(Exercise passage)
______________________________

Mildred Smith Autenrith was also on the island that fateful day. Autenrith, who lived to the age of 102, was the matriarch of her family. Her daughter, Betsy Newman, is a part time organist and choir director for the First Baptist Church of Newport. Newman recalled her mother as a person who would keep her cool in a precarious situation such as being stranded on the island. She described her mother as a petite woman, around five feet tall, who had black hair, and was very pretty. Autenrith worked for the family business, W.E. Autenrith Sons, which is a funeral home located in a pale yellow house on Main Street in Newport.

Autenrith was probably attending the game that day to "chew the fat" and socialize with her friends and neighbors rather than for baseball. Newman said that Autenrith wasn’t much of a sports fan, but was involved in many community activities, which included playing the piano for dances held at the pavilion on Brown’s Island.

After the collapse, the bridge was soon rebuilt in the same suspension style.  Brown’s Island Memorial Park was officially dedicated on July 4, 1923, in memory of Guy Bateman, Theodore Morey, and Daniel Toomey, residents of Newport who died on the battlefields of Europe in World War I.

A program from the day that Memorial Park on Brown’s Island was dedicated to three of Newport’s residents who lost their lives in WWI. Source: The Newport History Center
Many more baseball games were played at Memorial Park. The Newport High School, now abandoned, used the park as their home field for school baseball games and practices. “The high school didn’t have a good sports field location, so they used the island as their field,” said Murphy. “It’s an odd location but we thought nothing of it.” Since school was in recess in August, it’s likely that the game in 1922 was between Newport and another area league team. Newport’s team used Brown’s Island as their home field. The league teams held fierce rivalries and were notoriously rough and rowdy.

______________________________

(Provided material)
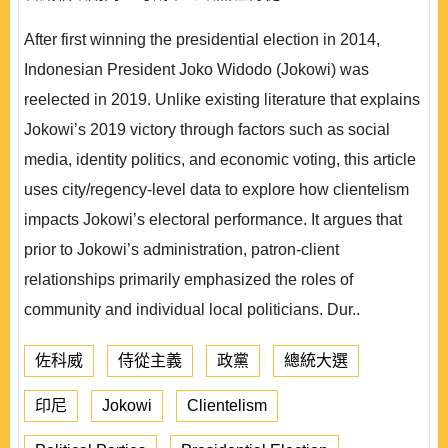
After first winning the presidential election in 2014,
Indonesian President Joko Widodo (Jokowi) was
reelected in 2019. Unlike existing literature that explains
Jokowi’s 2019 victory through factors such as social
media, identity politics, and economic voting, this article
uses city/regency-level data to explore how clientelism
impacts Jokowi’s electoral performance. It argues that
prior to Jokowi’s administration, patron-client
relationships primarily emphasized the roles of
community and individual local politicians. Dur..
佐科威
侍從主義
政黨
總統大選
印尼
Jokowi
Clientelism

______________________________

(Tasks for this exercise)
[1] Answer these questions from the Brown's Island passage:
(a) How tall was Autenrith, according to her daughter's description?
(b) On what date was Brown's Island Memorial Park officially dedicated?
(c) Which school used the park as its home field?
[2] According to the Brown's Island passage, why is the August 1922 game thought to have been between Newport and another area league team, rather than a school game? Answer in one to three sentences.

(Solutions to the problems)
[1]
(a) Around five feet tall.
(b) July 4, 1923.
(c) Newport High School.

[2] School was in recess in August, so the game was likely a league game. Newport's league team also used Brown's Island as its home field.